Mixpanel Puller 📊
Python scripts that pull data from Mixpanel using the Mixpanel API 📡. It then extracts the relevant data and inserts it into various tables in a Postgres DB.
It consist of two main runnable scripts:
-
funnels_script.py - Pulls funnel data from Mixpanel for the previous 7 days (script to run once a week) and inserts it into the funnel transactions (funnel_trans) table.
-
raw_export_script.py - Pulls raw event data from Mixpanel for the previous day (script to run daily) and inserts it into 4 tables:
- event_def: Event definitions table
- event_trans: Event transactions table.
- property_def: Property definitions table.
- property_trans: Property transactions table.
Getting started
Files and libraries explained
Description of Python script files
The two main scripts run from the following Python files:
- Raw export: raw_export_script.py
- Funnels: funnels_script.py
These two scripts will call:
-
mixpanel_puller.py - this is called by the scripts in order to pull the relevant data from Mixpanel.com. It contains three methods:
- pull_raw_export - pulls raw event data from Mixpanel.
- list_funnels - pulls a list of funnels with funnel_id and funnel_name from Mixpanel.
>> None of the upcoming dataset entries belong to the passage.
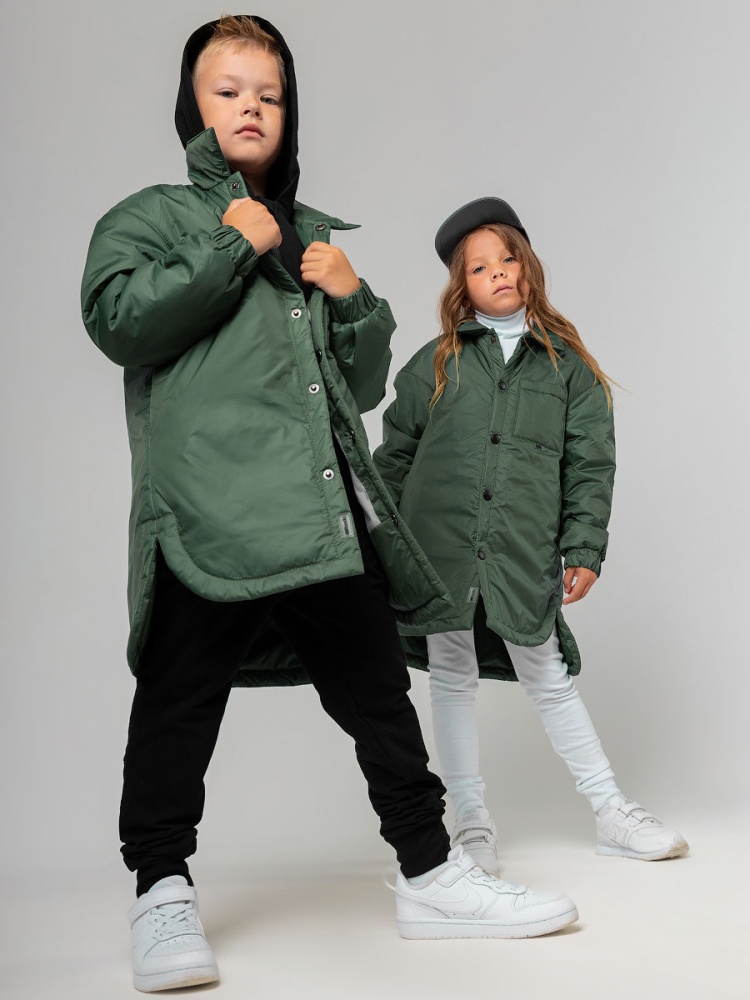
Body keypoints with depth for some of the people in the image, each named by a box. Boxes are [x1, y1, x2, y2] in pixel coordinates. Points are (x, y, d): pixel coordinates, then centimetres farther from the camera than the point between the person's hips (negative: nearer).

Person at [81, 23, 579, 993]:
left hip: (329, 510, 5)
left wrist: (354, 301, 8)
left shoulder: (318, 236, 27)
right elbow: (117, 318, -10)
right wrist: (232, 248, -6)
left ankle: (429, 873, 19)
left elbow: (365, 384, 27)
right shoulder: (151, 216, 12)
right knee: (180, 700, -2)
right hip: (206, 507, -5)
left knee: (378, 690, 8)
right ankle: (162, 890, 12)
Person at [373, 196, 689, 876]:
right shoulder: (436, 364, 8)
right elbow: (395, 454, 13)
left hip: (526, 555, -1)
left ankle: (613, 814, 18)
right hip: (440, 546, 1)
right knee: (452, 678, 6)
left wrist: (584, 548, -2)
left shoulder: (566, 365, 7)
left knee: (549, 680, 5)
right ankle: (472, 825, 18)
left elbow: (591, 465, 5)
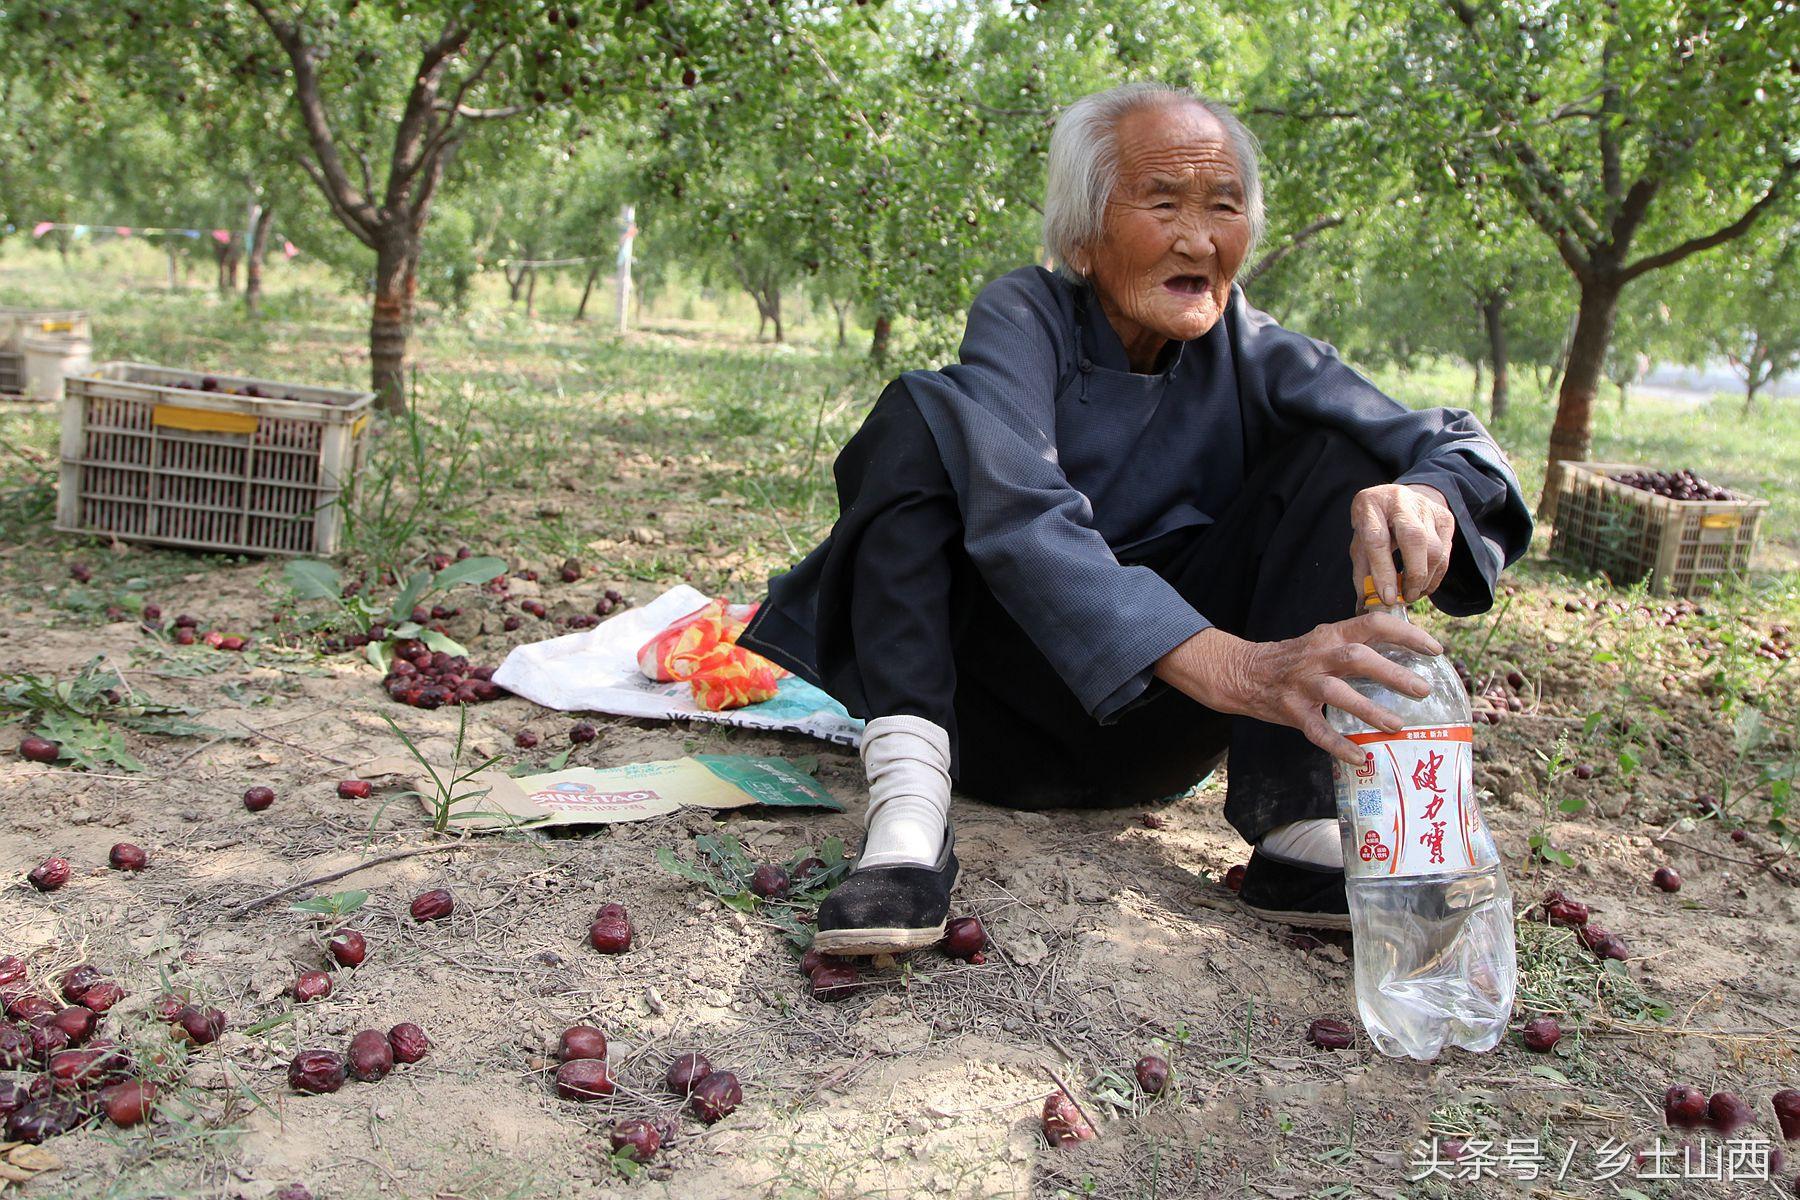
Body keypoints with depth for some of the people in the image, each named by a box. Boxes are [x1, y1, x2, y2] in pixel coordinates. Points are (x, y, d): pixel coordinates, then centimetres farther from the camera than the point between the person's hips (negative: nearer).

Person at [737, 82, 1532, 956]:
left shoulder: (1252, 354, -2)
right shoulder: (1024, 317, -13)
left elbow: (1458, 447, -8)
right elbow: (1017, 517, -32)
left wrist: (1425, 496, -36)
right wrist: (1233, 667, -46)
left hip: (1158, 733, 3)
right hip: (1004, 708, -2)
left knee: (1334, 455, -10)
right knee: (919, 416, -21)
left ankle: (1297, 831, -24)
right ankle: (907, 809, -36)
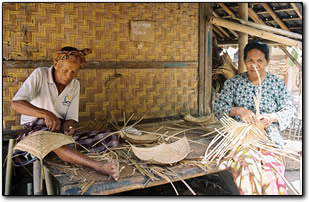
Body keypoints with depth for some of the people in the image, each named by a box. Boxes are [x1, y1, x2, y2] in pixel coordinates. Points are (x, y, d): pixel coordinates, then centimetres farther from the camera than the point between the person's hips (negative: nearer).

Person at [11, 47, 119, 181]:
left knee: (111, 139, -15)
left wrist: (68, 125, -23)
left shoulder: (75, 85, 6)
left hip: (62, 131, 5)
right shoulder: (40, 74, -7)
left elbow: (71, 117, 3)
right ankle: (98, 166, -58)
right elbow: (15, 104, -20)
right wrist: (45, 113, -36)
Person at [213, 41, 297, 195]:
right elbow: (218, 107, -1)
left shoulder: (277, 84, 10)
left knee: (271, 169, -28)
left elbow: (289, 110, 9)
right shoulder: (233, 83, 7)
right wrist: (238, 110, -20)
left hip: (270, 137, 1)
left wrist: (273, 117, -13)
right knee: (246, 166, -31)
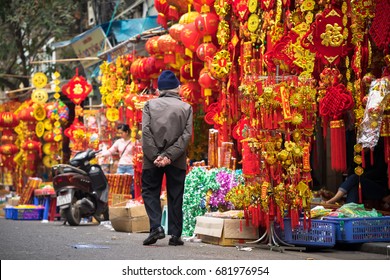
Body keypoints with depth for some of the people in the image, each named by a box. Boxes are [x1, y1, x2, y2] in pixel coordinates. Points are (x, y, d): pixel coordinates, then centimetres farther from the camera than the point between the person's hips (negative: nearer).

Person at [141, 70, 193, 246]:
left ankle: (156, 227, -7)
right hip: (177, 160, 1)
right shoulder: (186, 107, 6)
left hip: (153, 159, -1)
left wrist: (155, 156, -12)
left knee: (150, 191, 11)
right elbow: (186, 134, -6)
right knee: (175, 196, 9)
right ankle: (175, 235, 7)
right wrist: (169, 156, -12)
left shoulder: (149, 105, 5)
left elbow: (146, 132, -8)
- pull_funnels - pulls funnel data for a given funnel_id, one of the parameters it takes.
-
to_postgres.py - this is called by the scripts to connect to the database and create tables. It contains 3 methods:
- connect_db - accepts parameters hostname, db (database name), name (username) and pw (password) in order to connect to the Postgres database.
- create_raw_export_table - creates tables that will be used to store raw event data exported from Mixpanel. These are the four tables event_def, property_def, property_trans and event_trans. Will only create the table if it doesn't already exist.
- create_funnel_table - creates the funnel_trans table. Will only create the table if it doesn't already exist.
Description of libraries used
- mixpanel_api: contains Mixpanel API Python library. Inside the folder mixpanel_api are the Python library API files for Mipxanel, one used for raw data export (data_export.py) and the other (general.py) for requesting funnel data. The Mixpanel API uses a slightly different syntax for requesting raw data so therefore has it's own API script which slight differs from the general
- simplejson - json module for encoding and decoding.
Dependencies
psycopg2: These scripts use psycopg2 which is a Python-Postgres database adaptor which allows PostgreSQL syntax to be used in Python scripts.
How to install psycopg2
Visit this page for instructions on how to install on Linux, Windows or Mac OS X. On Linux servers or PC's running on Debian, Ubuntu and other deb-based distributions you should just need:
sudo apt-get install python-psycopg2
Alternatively, install as a Python package using:
pip install psycopg2
What do I need to change before running scripts?
You will need to make some changes to certain variables (specified below) to the actual .py script files (source code) before running any scripts.
Mixpanel API Key and Secret
In order to start pulling data from your Mixpanel account, you will need your API Key and Secret.
Enter these by simply changing the following variables:
- api_key - Line 11 in funnels_script.py, Line 9 in raw_export_script.py.
- api_secret - Line 12 in funnels_script.py, Line 10 in raw_export_script.py.
PostgreSQL database parameters
Note: THIS MUST BE CHANGED BEFORE RUNNING ANY SCRIPT
The following database parameter variables in each script will have to be changed in order to connect to the correct database:
-
hostname: This is the hostname such as "localhost" or xxx.eu-west-1.compute.amazonaws.com". Change this in Line 26 in funnels_script.py and Line 32 in raw_export_script.py.
-
db: This is the database name. Change it in Line 27 in funnels_script.py and Line 33 in raw_export_script.py.
-
name: This is the username to connect to the database, Line 28 in funnels_script.py and Line 34 in raw_export_script.py.
-
pw: This is the password to connect to the database. Change it in Line 29 in funnels_script.py and Line 35 in raw_export_script.py.
Testing
Date ranges
By default funnels_script.py will pull funnel data for the previous seven days while the raw_export_script.py will pull event data for the previous day. These date ranges can also be changed by editing the appropriate variables, so that data for other date ranges can be pulled as required.
Lift off!
Once you have installed the dependencies and changed the relevant variables as described above, go ahead and run the scripts!
After running funnels_script.py and raw_export_script.py, you should see 5 tables in your Postgres database beautifully populated with the relevant columns and Mixpanel data.